Un feuilleton qui avait retardé ces deux AMI, d’abord prévus pour le début d’année, et finalement publiés au journal officiel vendredi. Le premier concerne les charters nautiques et donc l’achat de navires de plaisance à louer, et le second, qui intéresse beaucoup plus de professionnels, porte sur la création et l’agrandissement d’hôtels ainsi que la construction de pensions de famille. Enveloppe globale prévue pour ces deux appels touristiques : 3 milliards de francs, soit la moitié des 6,1 milliards de défiscalisation budgétés pour 2024.
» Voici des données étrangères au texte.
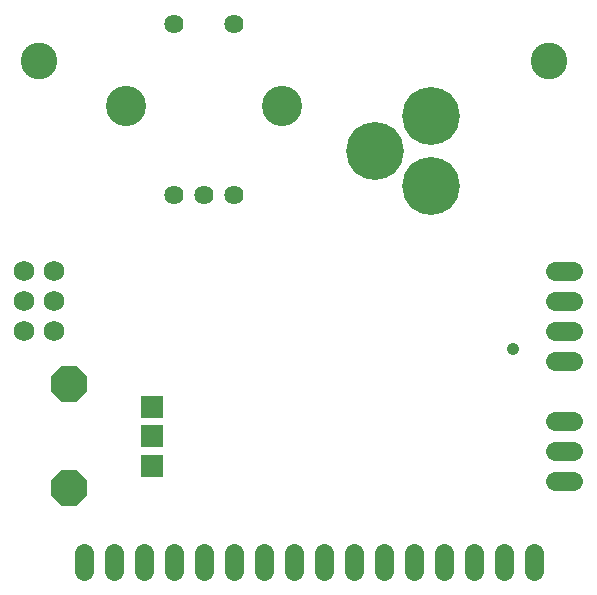
<source format=gbs>
G04 EAGLE Gerber RS-274X export*
G75*
%MOMM*%
%FSLAX34Y34*%
%LPD*%
%INSoldermask Bottom*%
%IPPOS*%
%AMOC8*
5,1,8,0,0,1.08239X$1,22.5*%
G01*
%ADD10C,4.901600*%
%ADD11C,1.625600*%
%ADD12C,1.727200*%
%ADD13C,1.625600*%
%ADD14C,3.403600*%
%ADD15R,1.981200X1.981200*%
%ADD16P,3.357141X8X22.500000*%
%ADD17C,3.101600*%
%ADD18C,1.076600*%


D10*
X436600Y381600D03*
X483600Y351600D03*
X483600Y410600D03*
D11*
X589280Y279400D02*
X604520Y279400D01*
X604520Y254000D02*
X589280Y254000D01*
X589280Y228600D02*
X604520Y228600D01*
X604520Y203200D02*
X589280Y203200D01*
D12*
X139700Y254000D03*
X165100Y254000D03*
X165100Y279400D03*
X139700Y279400D03*
X139700Y228600D03*
X165100Y228600D03*
D11*
X190500Y40640D02*
X190500Y25400D01*
X215900Y25400D02*
X215900Y40640D01*
X241300Y40640D02*
X241300Y25400D01*
X266700Y25400D02*
X266700Y40640D01*
X292100Y40640D02*
X292100Y25400D01*
X317500Y25400D02*
X317500Y40640D01*
X342900Y40640D02*
X342900Y25400D01*
X368300Y25400D02*
X368300Y40640D01*
X393700Y40640D02*
X393700Y25400D01*
X419100Y25400D02*
X419100Y40640D01*
X444500Y40640D02*
X444500Y25400D01*
X469900Y25400D02*
X469900Y40640D01*
X495300Y40640D02*
X495300Y25400D01*
X520700Y25400D02*
X520700Y40640D01*
X546100Y40640D02*
X546100Y25400D01*
X571500Y25400D02*
X571500Y40640D01*
D13*
X292100Y344170D03*
X317500Y488950D03*
D14*
X358140Y419100D03*
X226060Y419100D03*
D13*
X266700Y488950D03*
X317500Y344170D03*
X266700Y344170D03*
D11*
X589280Y101600D02*
X604520Y101600D01*
X604520Y127000D02*
X589280Y127000D01*
X589280Y152400D02*
X604520Y152400D01*
D15*
X247800Y114700D03*
X247800Y139700D03*
X247800Y164700D03*
D16*
X177800Y95700D03*
X177800Y183700D03*
D17*
X152400Y457200D03*
X584200Y457200D03*
D18*
X553720Y213360D03*
M02*

</source>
Pas de rénovation, pas de « grands projets » et plus de mixité
Le gouvernement, qui communique toujours sur son cap de « 600 000 touristes à horizon dix ans », compte sur ces aides pour créer chaque année, d’ici 2027, « 250 unités d’hébergement », avant de doubler la cadence à partir de 2028. Son président avait déjà plusieurs fois développé les grandes orientations de la politique de défiscalisation : davantage de diversité dans les projets soutenus, une priorité aux dossiers plus « aboutis » pour éviter les milliards de francs d’agréments jamais consommés, un « mix » qui fait davantage de place aux pensions et à la petite hôtellerie face aux grands hôtels, une meilleure accessibilité – la procédure de candidature a été simplifiée – et, de façon générale, davantage de projets soutenus quitte à leur accorder moins de crédit d’impôts. La réforme du Code des investissements avait d’ailleurs confirmé ce cap, contesté par le patronat, et critiqué par le Cesec, en venant « rationaliser » les dépenses fiscales : le taux d’aide aux projets hôteliers, qui pouvait atteindre les 60% jusqu’à l’année dernière, a été ramené à 20% pour les projets de Tahiti, Moorea et Bora Bora, et 30% pour les autres îles.
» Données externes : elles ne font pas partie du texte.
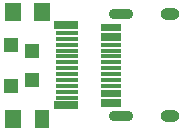
<source format=gbr>
%TF.GenerationSoftware,KiCad,Pcbnew,6.0.0-d3dd2cf0fa~116~ubuntu20.04.1*%
%TF.CreationDate,2022-01-22T11:47:11-08:00*%
%TF.ProjectId,usb-c-power-toggle,7573622d-632d-4706-9f77-65722d746f67,rev?*%
%TF.SameCoordinates,Original*%
%TF.FileFunction,Paste,Top*%
%TF.FilePolarity,Positive*%
%FSLAX46Y46*%
G04 Gerber Fmt 4.6, Leading zero omitted, Abs format (unit mm)*
G04 Created by KiCad (PCBNEW 6.0.0-d3dd2cf0fa~116~ubuntu20.04.1) date 2022-01-22 11:47:11*
%MOMM*%
%LPD*%
G01*
G04 APERTURE LIST*
%ADD10R,1.400000X1.500000*%
%ADD11R,2.100000X0.650000*%
%ADD12R,1.200000X1.200000*%
%ADD13R,1.300000X1.500000*%
%ADD14R,1.900000X0.350000*%
%ADD15R,1.750000X0.300000*%
%ADD16O,2.100000X0.900000*%
%ADD17O,1.600000X1.000000*%
G04 APERTURE END LIST*
D10*
%TO.C,P1*%
X132555000Y-74950000D03*
X130055000Y-74950000D03*
D11*
X134555000Y-76100000D03*
X134555000Y-82900000D03*
D12*
X131705000Y-80750000D03*
D13*
X132555000Y-84050000D03*
D12*
X131705000Y-78250000D03*
X129955000Y-77750000D03*
X129955000Y-81250000D03*
D10*
X130055000Y-84050000D03*
D14*
X134655000Y-81750000D03*
X134655000Y-81250000D03*
X134655000Y-78750000D03*
X134655000Y-78250000D03*
X134655000Y-76750000D03*
X134655000Y-77250000D03*
X134655000Y-77750000D03*
X134655000Y-79250000D03*
X134655000Y-79750000D03*
X134655000Y-80250000D03*
X134655000Y-80750000D03*
X134655000Y-82250000D03*
%TD*%
D15*
%TO.C,JP1*%
X138350000Y-76150000D03*
X138350000Y-76450000D03*
X138350000Y-77250000D03*
X138350000Y-76950000D03*
X138350000Y-81750000D03*
X138350000Y-82050000D03*
X138350000Y-82550000D03*
X138350000Y-82850000D03*
X138350000Y-79750000D03*
X138350000Y-80750000D03*
X138350000Y-81250000D03*
X138350000Y-80250000D03*
X138350000Y-77750000D03*
X138350000Y-78250000D03*
X138350000Y-78750000D03*
X138350000Y-79250000D03*
D16*
X139190000Y-75180000D03*
X139190000Y-83820000D03*
D17*
X143370000Y-75180000D03*
X143370000Y-83820000D03*
%TD*%
M02*

</source>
Ce matin, les représentants des pensions paraissaient plutôt satisfaits de la présentation, et surtout des promesses d’accès élargi à l’aide fiscale pour leurs projets. Du côté des professionnels de la « grande » hôtellerie, en revanche, on n’a toujours pas digéré la réforme « surprise » de cette défisc’, qui rendent les nouvelles AMI « très peu attractives ». À cause des seuils, bien sûr, ou de l’enveloppe limitée. Mais aussi parce que le dispositif exclut les rénovations d’hôtels, alors que plusieurs resorts attendent des liftings importants pour relancer leur activité. Comme annoncé, ces appels ne concernent pas non plus les projets de plus 10 milliards de francs. Un autre dispositif, qui suit des règles différentes – et ressort d’une autre enveloppe budgétaire – doit être réservé à ces « grands projets », avait précisé la présidence. Sans convaincre les principaux intéressés, toujours persuadés que le Pays risque de tarir l’investissement privé dans le tourisme polynésien.
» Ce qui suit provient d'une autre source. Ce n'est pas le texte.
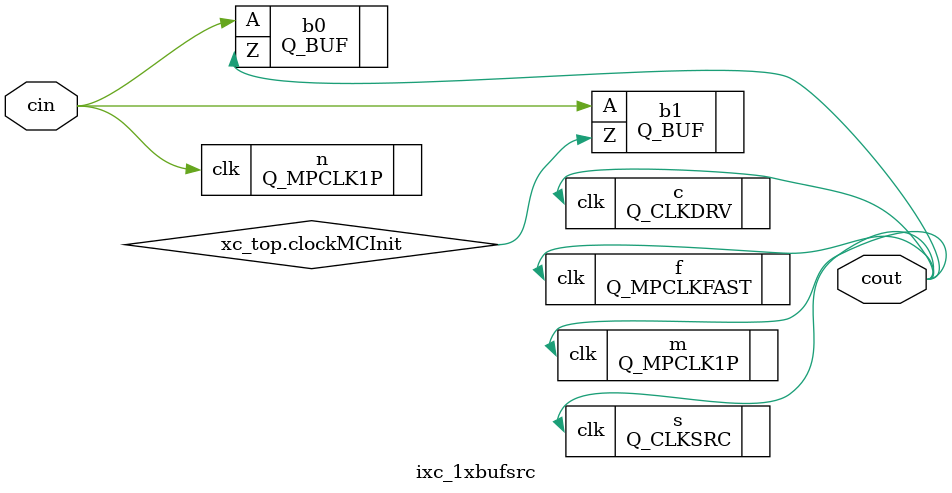
<source format=v>

`ifndef _2_                      
`ifdef CBV                      
`define _2_                      
`else                      
`define _2_ (* _2_state_ *)                      
`endif                      
`endif
`_2_ (* upf_always_on = 1 *) 
module ixc_1xbufsrc ( cout, cin);
// pragma CVASTRPROP MODULE HDLICE HDL_MODULE_ATTRIBUTE "0 vlog"
output cout;
input cin;
Q_BUF b0 ( .A(cin), .Z(cout));
Q_BUF b1 ( .A(cin), .Z(xc_top.clockMCInit));
Q_MPCLK1P m ( .clk(cout));
Q_CLKDRV c ( .clk(cout));
Q_MPCLKFAST f ( .clk(cout));
Q_CLKSRC s ( .clk(cout));
Q_MPCLK1P n ( .clk(cin));
// pragma CVASTRPROP MODULE HDLICE PROP_IXCOM_MOD TRUE
endmodule

</source>
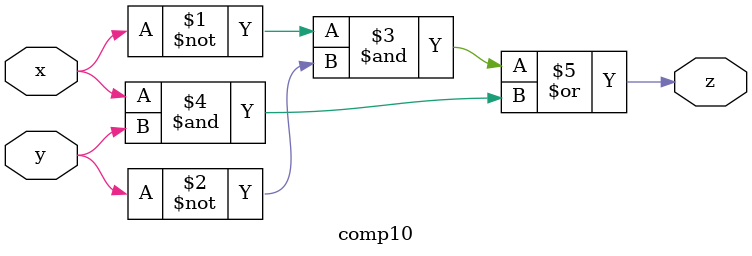
<source format=v>
module comp10(
        input x,
        input y,
        output z);

    assign z = (~x & ~y) | (x & y);

endmodule
</source>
En attendant le Conseil d’État
Outre les critiques, c’est une ombre juridique qui pèse sur ces deux AMI. Les règles auxquelles elles obéissent étant issues de la nouvelle loi fiscale, son annulation par le Conseil d’État pourrait remettre en cause la procédure. Or des recours ont été déposées, après la deuxième adoption de la loi le 11 avril, d’abord par les élus autonomistes dans la foulée des débats, puis par le Medef début mai. La décision des juges parisiens pourrait attendre le mois de juillet, et le gouvernement a donc fait le choix « d’avancer ». Du côté de la présidence, on précise que l’annulation des seules dispositions qui concernent la rétroactivité de la loi, celles qui sont le plus critiquées, ne remettraient pas en cause ces appels à manifestation d’intérêt. Le dépôt des dossiers est possible auprès de l’Agence de développement économique jusqu’à 1er juillet pour les charters nautiques, et jusqu’au 15 octobre prochain pour les hôtels et pensions de famille. Objectif du gouvernement : effectuer le dépouillement et annoncer les lauréats avant la fin de l’année.